Он сгреб постель и понес ее выбивать на снег. За ним подхватился Иевлейка Карбышев. Начал убирать со стола Федька Бардаков. Отправился за водой Климушка Костромитин. И закипела работа. Главное, стронуть ее с места, а там она и сама покатится.

Моючи пол на расчищенном месте, сам для себя запел Ивашка Згибнев стародавнюю казацкую песню:

 
Как далече было, дале, в чистом поле,
А еще того подале – на синем море,
Как на славном море было на Каспийскием,
Вот не ясны тут соколы слеталися…
 

Голос у Ивашки густой, басовитый. В будничной речи его от других не отличишь, а в песне он будто колокольным звоном наполняется. И сладко его слушать, и тревожно.

 
Собиралися морзорушки каспийские,
Еще стары бродяги русиянские
Русиянские хайлы, да всё разбойнички,
Они думали тут думушку заедите…
 

начал подпевать ему Фотьбойка Астраханцев.

И у этого голос на особицу – серебром разливается, дрожит, струясь.

 
«Да кому-де из нас, братцы, атаманом быть?
И кому из нас, удалы, слыть?» —
 

вдруг грянули остальные казаки. Грянули и призадумались: а и впрямь – кому?

Гришку Батошкова они на кругу не выбирали, Куземку Куркина – тем более. А коли б пришлось им самим десятника над собой ставить, на ком бы, интересно, сошлись?

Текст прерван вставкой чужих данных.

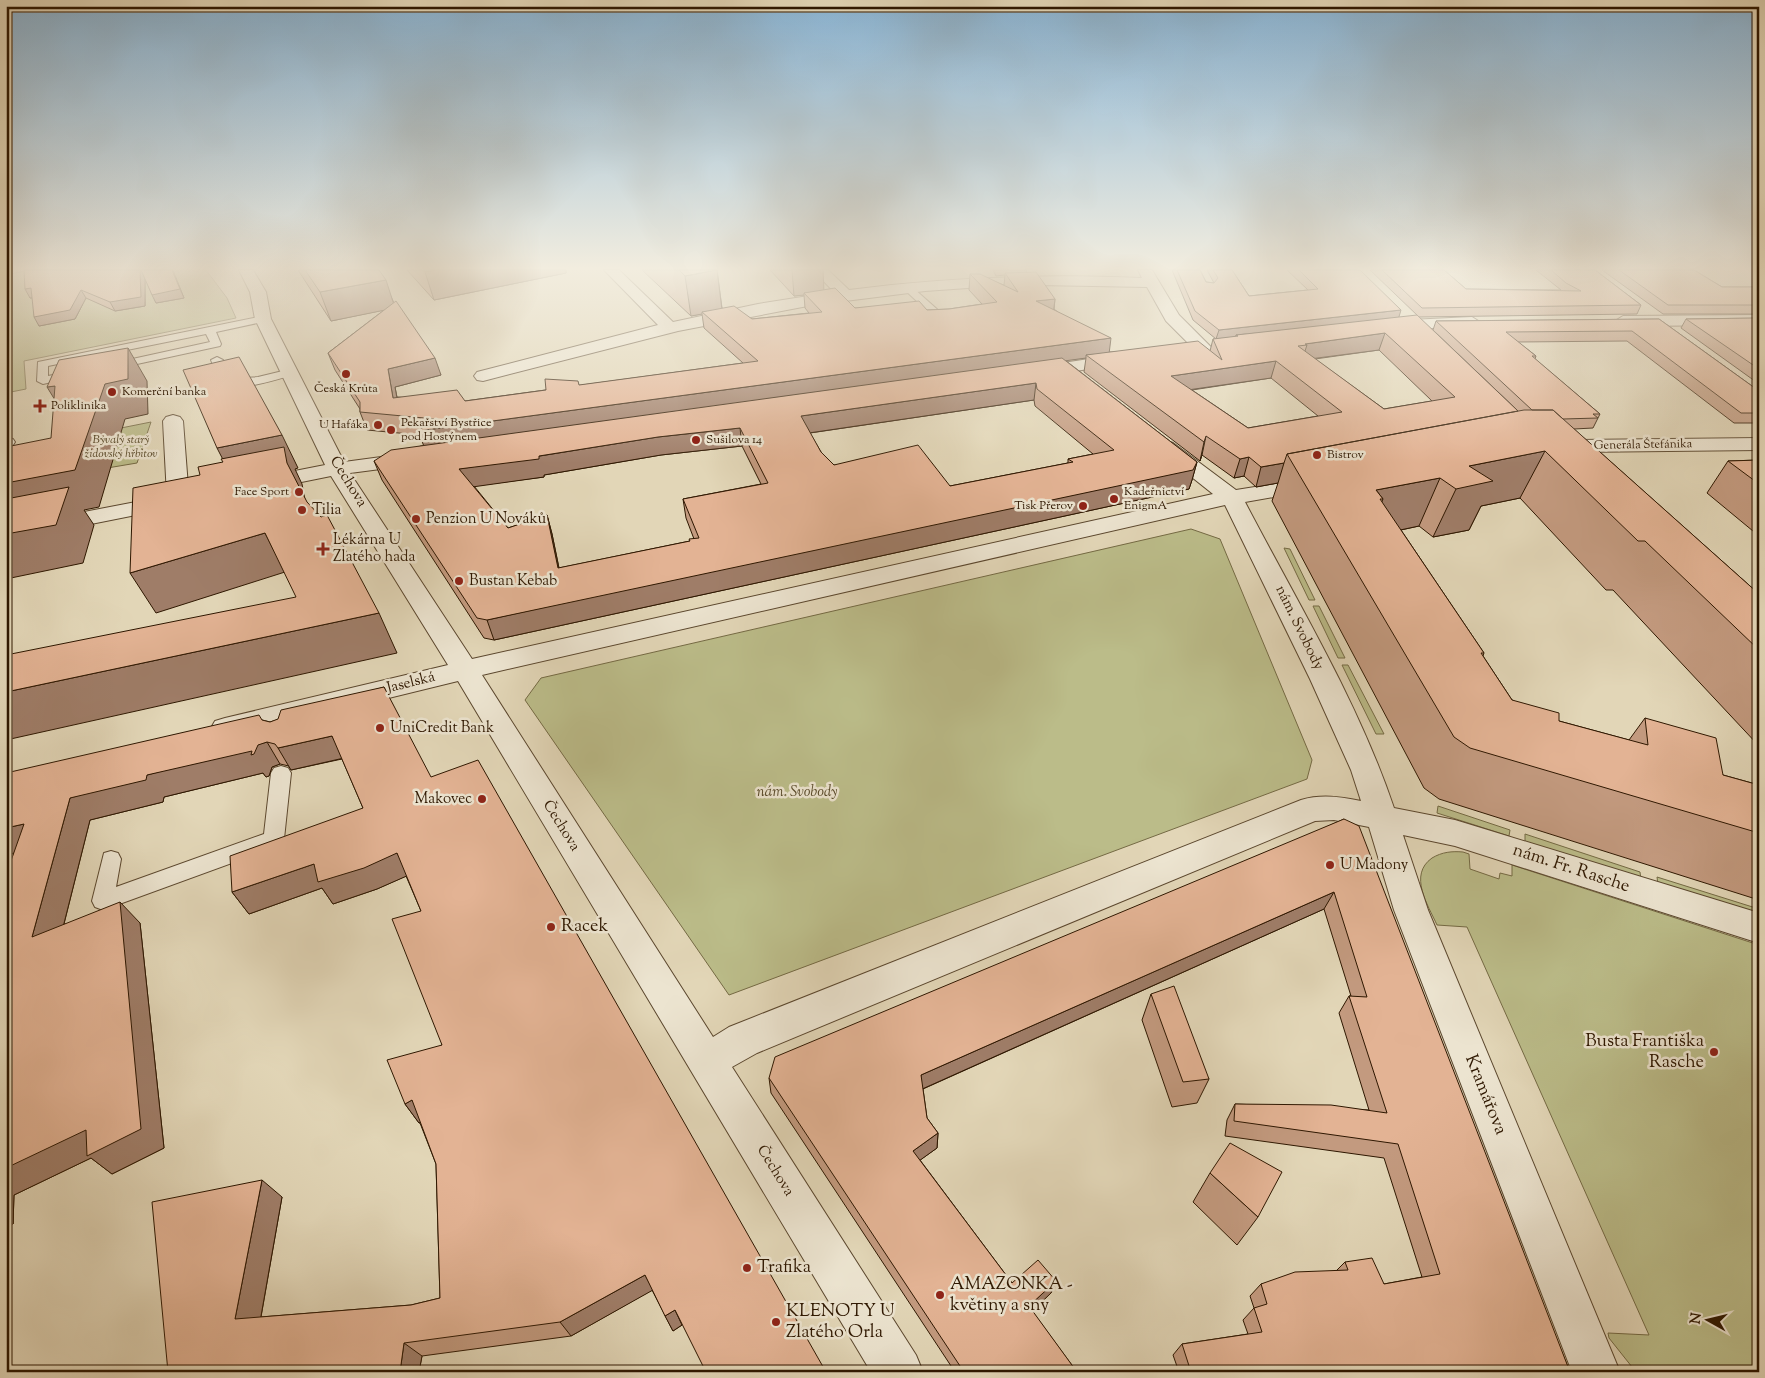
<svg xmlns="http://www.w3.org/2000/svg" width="1765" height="1378" font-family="'Sorts Mill Goudy',serif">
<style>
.green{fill:#bbbc89;stroke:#746a44}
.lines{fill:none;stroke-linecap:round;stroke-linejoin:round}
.lane-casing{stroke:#5b472e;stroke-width:2}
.street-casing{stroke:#5b472e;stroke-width:2}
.lane{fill:#ece4d0;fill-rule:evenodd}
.street{fill:#ece4d0;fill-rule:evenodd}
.wall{fill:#c39a7f;stroke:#2e1700;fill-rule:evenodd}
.shaded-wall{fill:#9f7d68;stroke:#2e1700}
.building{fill:#e3b394;stroke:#2e1700;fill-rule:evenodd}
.poi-dot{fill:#8f2418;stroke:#ece4d0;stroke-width:2}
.labels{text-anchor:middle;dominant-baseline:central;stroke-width:5;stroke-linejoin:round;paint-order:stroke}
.far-poi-label{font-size:12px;fill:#2e1700;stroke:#ece4d0;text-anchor:start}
.far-park-label{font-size:12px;font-style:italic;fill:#584929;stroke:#ece4d0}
.far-street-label{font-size:12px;fill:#2e1700;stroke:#ece4d0}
.street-label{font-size:15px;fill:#2e1700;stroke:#ece4d0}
.poi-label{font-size:15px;fill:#2e1700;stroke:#ece4d0;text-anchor:start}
.park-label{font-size:15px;font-style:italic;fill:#584929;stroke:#ece4d0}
.near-street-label{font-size:18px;fill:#2e1700;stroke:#ece4d0}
.near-poi-label{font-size:18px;fill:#2e1700;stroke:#ece4d0;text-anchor:start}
</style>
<rect width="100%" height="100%" fill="#e2d6b7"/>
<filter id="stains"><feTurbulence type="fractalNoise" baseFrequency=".004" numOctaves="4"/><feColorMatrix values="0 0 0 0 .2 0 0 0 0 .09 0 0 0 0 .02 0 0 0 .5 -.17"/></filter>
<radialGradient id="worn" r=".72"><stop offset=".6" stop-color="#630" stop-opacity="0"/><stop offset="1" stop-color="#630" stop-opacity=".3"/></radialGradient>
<path class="green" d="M29,270H206L227,298L236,318L24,361L26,389L6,393V275Z
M151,422L137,463L6,485V451Z
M1191,529L1220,539L1312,760L1307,779L729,995L525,700L541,678Z
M1284,548L1290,549L1315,600H1309Z
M1313,606H1319L1345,658H1338Z
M1342,665H1348L1384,734H1376Z
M1438,806L1510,830L1509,836L1437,813Z
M1525,834L1640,872L1641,880L1525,842Z
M1463,852L1469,854L1470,869L1499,879L1500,873L1512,876V865L1759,945V1372H1636L1609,1338L1608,1333L1649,1335L1467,927L1437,925C1428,905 1408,875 1432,858C1442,852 1452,851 1463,852Z
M1657,877L1759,909V917L1658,885Z"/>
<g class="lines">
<defs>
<path id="lane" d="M906,287H912L948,319V323H940L906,291Z
M263,316L268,319L267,321L216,332L221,344L220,346L114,369L108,366L114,363L210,342L206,334L48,366V376L74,371L80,374L78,376L43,384L37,381L38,362Z
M217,357L223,360L232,379L258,377L291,369L297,372L295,374C278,379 233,395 219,381L211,360Z
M6,438L13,439L15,442L13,445L6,446Z
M281,766L288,768L291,773L284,839L281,845L103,910L95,907L92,901L104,853L111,851L118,853L121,859L116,887L264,834L271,773L274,768Z"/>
<path id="street" d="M239,270H253L266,292L271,319L344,462L411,453L418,455L421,459L418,463L411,465L350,473L472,659L1213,494L1159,451L1156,447L1159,443L1166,441L1173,443L1236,490L1312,478L1320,479L1323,484L1320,489L1245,502C1297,602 1358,701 1394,808L1455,820L1759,913V943L1455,846L1403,835L1428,910L1620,1372H1572L1394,910L1369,827L1334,820L1315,821L757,1053L732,1067L916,1355L923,1372H871L458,681L225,738L215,735L211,728L215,721L225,718L448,665L331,476L262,490L254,489L251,484L254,479L325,465L255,319L250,292ZM1225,505L1310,679L1351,770L1361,801C1340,797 1322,794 1301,800L729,1027L713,1037L482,675Z
M604,270H619L673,322L758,304L834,292L813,270H828L849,290C946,277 1044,274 1142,278L1138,270H1152L1179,315L1212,348L1209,352H1197L1166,321L1147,287L1038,285L982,287L925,291L813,305L678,331L483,381L477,380L474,376L477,372L658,325Z
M1759,315V325L1623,326L1615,321L1623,316Z
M1472,317L1480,322L1478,325L1388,331L1380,326L1388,321Z
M1122,354L1128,355L1131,359L1128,363L1036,377L1030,376L1027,372L1030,368L1036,367Z
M173,415L180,417L183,421L189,500L186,505L6,541V527L167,496L163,421L166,417Z
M1759,438V450L1577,452L1556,456L1549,454L1546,450L1549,446L1577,440Z"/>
</defs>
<use href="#lane" class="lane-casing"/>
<use href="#street" class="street-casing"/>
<use href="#lane" class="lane"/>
<use href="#street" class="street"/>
</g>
<path class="wall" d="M24,270H173L184,298L156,303L145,278V306L115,311L86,298L75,319L39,326L32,298H30Z
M298,270H379L394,303L441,375L395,387L397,397L465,401L743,363L704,328L702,314L691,316L642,270H717L722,308L752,319L809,313L805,308L804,295L794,296L770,270H823V290L855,308L927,310L949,309L982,304L969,290L970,274L1004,285L1005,275L996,276L993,270H1027L1026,272L1055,299L1054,309L1109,352L1210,351L1213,339H1216L1193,320L1172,270H1200L1206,282L1214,283L1207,270H1232L1249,296L1308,290L1287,270H1360L1399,317L1518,411L1433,330L1436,321L1659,319L1759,391V423H1734L1627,341L1518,342L1536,356L1535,359L1600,414L1593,428L1574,429L1759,594V746L1613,590H1606L1520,498L1481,506L1469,530L1433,537L1419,526L1401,530L1484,653L1483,656L1512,700L1559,721L1629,740L1645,718L1723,775L1759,785V900L1439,799L1424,788L1272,501L1278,483L1256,487L1244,476L1234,478L1202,455L1200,461L1084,372L1086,358L1065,360L1197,462L1192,480L1189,489L494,640L484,638L382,480L374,461L424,445L420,435L367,430L360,412V409L335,370L328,353L384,310L331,321ZM1379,350L1432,401L1384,409L1315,359ZM1271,378L1318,416L1248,428L1192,390ZM1034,400L1035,406L1093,454L1068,459V463L950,486L834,465L821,452L810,433ZM742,446L761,484L683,499L686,518L694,539L690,541L559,568L552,534L547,515L508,528L474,486L544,477V475L661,455Z
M407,270H566V273L434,300Z
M1370,270H1444L1466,289L1561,290L1536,270H1595L1641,305L1637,314L1419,317Z
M1602,270H1694L1722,287H1759V314H1663Z
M1759,318V384L1681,328L1686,319Z
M1759,460V536L1707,493L1728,461Z
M384,687L682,1325L673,1331L652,1290L571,1336L422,1356L419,1372H168L282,1197L261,1317L411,1305L440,1298L436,1164L420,1123H419L405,1104L442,1045L421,911L406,876L377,889L333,904L322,888L249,914L232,892L363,808L342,759L291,770L289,766L280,764L272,767L269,776L266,777L263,773L164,797L163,802L90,820L64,924L140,923L164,1148L112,1174L91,1158L14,1195L13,1224V853L6,855L262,720L270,722Z
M1344,819L1570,1372H1179L1173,1355L1182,1344L1248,1334L1243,1320L1254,1308L1250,1296L1261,1284L1336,1271L1345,1262L1384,1284L1422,1277L1384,1158L1225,1136L1227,1120L1235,1104L1369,1110L1339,1013L1349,996H1351L1324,909L923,1089L927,1118L938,1133L937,1148L920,1160L1012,1283L1056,1281L1051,1293L1032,1311L1077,1372H955L771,1093L769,1078Z
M1151,994L1209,1079L1197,1103L1172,1107L1142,1020Z
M1210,1173L1258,1217L1237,1245L1193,1202Z"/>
<path class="shaded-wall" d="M140,270H141L145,277V306L115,311L110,302Z
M172,270L184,298L156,303L152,295Z
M435,270H566V273L434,300L425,272Z
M717,270L722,310L702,312V314L691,316L685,276Z
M792,270H823L824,292L804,293V295L794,296Z
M386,280L395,308L331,321L320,292Z
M31,288L36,297L30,298L25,289Z
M81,290L86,298L75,319L39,326L34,317Z
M1055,299L1053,315L1036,301Z
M1401,310L1398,320L1236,335L1235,337L1216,339L1219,330Z
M1385,333L1379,350L1302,360L1307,345L1305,344Z
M1111,338L1109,354L1086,355V358L425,449L418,431Z
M128,348L147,381L148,414L125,419L99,507L84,510L94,525L83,563L6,579V483L105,384Z
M435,358L441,375L395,387L400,415L393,398L388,369Z
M1276,361L1271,378L1167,393L1171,376Z
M1036,383L1034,400L802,434L801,416Z
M55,386L69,423L47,387Z
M740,428L742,446L661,455L544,475V477L465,488L459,469L658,437Z
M282,435L298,468L295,469L302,484L305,500L234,481L217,448Z
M1206,436L1202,455L1200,461L1204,442Z
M1545,451L1520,498L1481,506L1469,530L1433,537L1456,489L1469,466Z
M1249,457L1244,476L1234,478L1240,459Z
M1197,462L1192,480L1189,489L494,640L487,620Z
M1284,463L1278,483L1256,487L1261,467Z
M1440,478L1419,526L1367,537L1383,499L1376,490Z
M547,515L552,534L563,588L558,568Z
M265,533L285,572L156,613L130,573Z
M379,613L397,653L6,740V692Z
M332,736L344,758L291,770L278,748Z
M267,742L280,764L272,767L269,776L266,777L263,773L164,797L163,802L90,820L55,959L32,937L70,798L147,775Z
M24,824L45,846L6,855V828Z
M397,853L409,875L377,889L333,904L322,888L249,914L232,892L314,864Z
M1334,892L1324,909L920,1090L921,1075Z
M120,902L140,923L164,1148L112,1174L91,1158L14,1195L13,1224L6,1227V1168Z
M412,1100L426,1119L419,1123L405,1104Z
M938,1133L937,1148L912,1166L913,1151Z
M262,1180L282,1197L258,1333L235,1319Z
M645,1275L653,1290L571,1336L560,1322Z
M1056,1281L1051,1293L1025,1318L1029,1306Z
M675,1310L682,1325L673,1331L665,1316Z
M404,1343L422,1356L419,1372H400Z"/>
<path class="building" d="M24,270H140L141,297L110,302L81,290L70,310L34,317L31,288L25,289Z
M141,270H172L180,289L152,295Z
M305,270H379L386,280L320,292Z
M424,270H435L425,272Z
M679,270H716L685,276Z
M1177,270H1200L1206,282L1214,283L1218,278L1213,270H1232L1249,296L1318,289L1299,270H1360L1401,310L1219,330L1195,311Z
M1382,270H1444L1466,289L1581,291L1566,283L1551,270H1595L1641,305L1422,308Z
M1619,270H1694L1722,287H1759V305H1668Z
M1036,272L1055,299L1036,301L1111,338L418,431L435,419L360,412V402L328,353L396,301L435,358L388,369L393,398L457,390L465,401L546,390L545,379L578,381L579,385L758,361L702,312L734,306L752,319L822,312L804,293L835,288L855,308L919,301L927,310L949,309L997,302L970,274H980L1018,292L1005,273Z
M1417,315L1518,411L1287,454L1284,463L1261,467L1249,457L1240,459L1206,436L1204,442L1086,355L1198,341L1222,360L1213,339L1238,336L1236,335ZM1385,333L1455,397L1384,409L1298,346L1307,345L1305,344ZM1276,361L1342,412L1248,428L1171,376Z
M1759,318V369L1686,319Z
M1659,319L1759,391V413H1741L1632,331L1506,332L1536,356H1532L1600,414H1593L1598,418L1563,419L1553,410H1532L1436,321Z
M128,348V379L105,384L75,470L6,483V447L51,438L55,386L47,387L59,360Z
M239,357L282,435L217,448L183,370Z
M1062,358L1197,462L1193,470L487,620L477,618L374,461L391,450ZM1036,383L1037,389L1114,450L1068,459L1073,462L950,486L918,445L834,465L821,452L801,416ZM740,428L768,483L683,499L699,538L689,539L690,541L558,568L547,515L508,528L459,469L539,459V456L658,437Z
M1524,410H1553L1759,594V650L1645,541H1638L1545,451L1469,466L1493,481L1456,489L1440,478L1376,490L1383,499H1380L1484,653H1481L1512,700L1559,713V721L1648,745L1645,718L1716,738L1723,775L1759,785V833L1470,748L1454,737L1287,454Z
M284,447L287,463L307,502L321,517L327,515L379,613L6,692V655L296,597L265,533L130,573L133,488L200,475L198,467L223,462L221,459Z
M1759,460V484L1728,461Z
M69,487L56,525L6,534V499Z
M384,687L431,777L478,760L801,1328L826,1372H706L675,1310L665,1316L645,1275L560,1322L404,1343L400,1372H200L201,1368L168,1372L152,1202L262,1180L235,1319L411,1305L440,1298L436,1164L412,1100L405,1104L387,1060L442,1045L392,919L421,911L397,853L364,868L318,882L314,864L232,892L230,856L363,808L332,736L278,748L275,744L267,742L258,745L254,754L251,755L252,751L147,775L146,780L70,798L32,937L120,902L141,1129L87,1156L86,1130L6,1168V875L24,824L6,828V773L259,715L262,720L270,722L278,719L281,710Z
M1344,819L1359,826L1570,1372H1191L1182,1344L1262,1332L1254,1308L1267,1304L1261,1284L1295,1272L1348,1270L1345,1262L1372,1258L1384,1284L1440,1274L1398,1144L1234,1121L1235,1104L1331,1105L1387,1113L1349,996L1367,997L1334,892L921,1075L927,1118L938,1133L913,1151L1012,1283L1038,1260L1056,1281L1029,1306L1077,1372H964L769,1078L775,1057Z
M1174,986L1209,1079L1183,1082L1151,994Z
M1230,1143L1282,1172L1258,1217L1210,1173Z"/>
<linearGradient id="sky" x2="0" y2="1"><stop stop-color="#89b5d6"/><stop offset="0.58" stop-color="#f2eddf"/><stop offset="1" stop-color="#f2eddf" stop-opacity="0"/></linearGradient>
<rect width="1765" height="463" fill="url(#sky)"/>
<g class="poi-dot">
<circle cx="346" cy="374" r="5"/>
<circle cx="112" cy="392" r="5"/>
<path d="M37.5 398.5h5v5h5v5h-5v5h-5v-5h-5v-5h5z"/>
<circle cx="378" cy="425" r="5"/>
<circle cx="391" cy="430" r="5"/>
<circle cx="696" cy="440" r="5"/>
<circle cx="1317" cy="455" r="5"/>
<circle cx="299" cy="492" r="5"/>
<circle cx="1114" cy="499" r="5"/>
<circle cx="1083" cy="506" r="5"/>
<circle cx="302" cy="510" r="5"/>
<circle cx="416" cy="519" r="5"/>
<path d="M320.5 541.5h5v5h5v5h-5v5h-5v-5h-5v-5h5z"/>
<circle cx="459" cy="581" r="5"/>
<circle cx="380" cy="728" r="5"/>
<circle cx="482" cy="799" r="5"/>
<circle cx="1330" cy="865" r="5"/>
<circle cx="551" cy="927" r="5"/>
<circle cx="1714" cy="1052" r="5"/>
<circle cx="747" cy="1268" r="5"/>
<circle cx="940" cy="1295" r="5"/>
<circle cx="776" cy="1322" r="5"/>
</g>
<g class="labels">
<g class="far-poi-label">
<text x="346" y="389" text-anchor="middle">Česká Krůta</text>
<text x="122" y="392">Komerční banka</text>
<text x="51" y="406">Poliklinika</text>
<text x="401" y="423">Pekařství Bystřice<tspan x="401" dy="14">pod Hostýnem</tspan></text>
<text x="368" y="425" text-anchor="end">U Hafáka</text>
<text x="706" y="440">Sušilova 14</text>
<text x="1327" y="455">Bistrov</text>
<text x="289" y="492" text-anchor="end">Face Sport</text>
<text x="1124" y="492">Kadeřnictví<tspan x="1124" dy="14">EnigmA</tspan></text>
<text x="1073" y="506" text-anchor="end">Tisk Přerov</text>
</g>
<g class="far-park-label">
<text x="121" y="440">Bývalý starý<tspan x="121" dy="14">židovský hřbitov</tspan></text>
</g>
<g class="far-street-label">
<text transform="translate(1643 445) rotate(-1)">Generála Štefánika</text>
</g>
<g class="street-label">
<text transform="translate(348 482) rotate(58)">Čechova</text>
<text transform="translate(1299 628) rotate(64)">nám. Svobody</text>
<text transform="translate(411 683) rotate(-14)">Jaselská</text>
<text transform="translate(561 826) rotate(58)">Čechova</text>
<text transform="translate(775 1171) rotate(58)">Čechova</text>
</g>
<g class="poi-label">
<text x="312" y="510">Tilia</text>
<text x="426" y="519">Penzion U Nováků</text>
<text x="333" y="540">Lékárna U<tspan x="333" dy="17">Zlatého hada</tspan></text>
<text x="469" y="581">Bustan Kebab</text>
<text x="390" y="728">UniCredit Bank</text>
<text x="472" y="799" text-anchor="end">Makovec</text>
<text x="1340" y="865">U Madony</text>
</g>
<g class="park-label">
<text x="797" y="792">nám. Svobody</text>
</g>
<g class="near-street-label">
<text transform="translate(1571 869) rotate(18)">nám. Fr. Rasche</text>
<text transform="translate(1485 1095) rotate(68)">Kramářova</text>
</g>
<g class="near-poi-label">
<text x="561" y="927">Racek</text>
<text x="1704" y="1042" text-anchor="end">Busta Františka<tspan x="1704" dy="21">Rasche</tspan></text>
<text x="757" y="1268">Trafika</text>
<text x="950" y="1285">AMAZONKA -<tspan x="950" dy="21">květiny a sny</tspan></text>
<text x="786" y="1312">KLENOTY U<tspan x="786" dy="21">Zlatého Orla</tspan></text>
</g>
</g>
<rect width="1765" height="1378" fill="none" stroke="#e2d6b7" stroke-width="25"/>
<rect x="8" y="8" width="1750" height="1363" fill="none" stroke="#2e1700" stroke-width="2.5"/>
<rect x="12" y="12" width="1740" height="1353" fill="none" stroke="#2e1700"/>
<g transform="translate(1708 1320) rotate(278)" stroke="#ece4d0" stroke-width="4" paint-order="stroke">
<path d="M0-4L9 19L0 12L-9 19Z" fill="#2e1700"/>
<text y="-8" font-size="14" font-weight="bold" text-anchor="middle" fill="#2e1700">N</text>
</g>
<rect width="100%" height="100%" filter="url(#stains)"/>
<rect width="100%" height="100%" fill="url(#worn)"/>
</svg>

Пока раскидывали, на ком, две строчки и проскочили. Ведь песня на месте стоять не будет.

 
Атаман-то говорил, как в трубу трубил,
Есаул-то говорил, как в свирель играл:
«Еще полно ли нам, братцы, во далях стоять,
Не пора ли нам, удалы, воротитися
Как во славную во нашу мать Русиюшку?..»
 

Но Ивашка Згибнев переиначил своим колокольным голосом: «во нашу во Сибирюшку».

И получилась очень даже уместная песня. Петь бы ее и петь, да жаль, слова быстро кончились.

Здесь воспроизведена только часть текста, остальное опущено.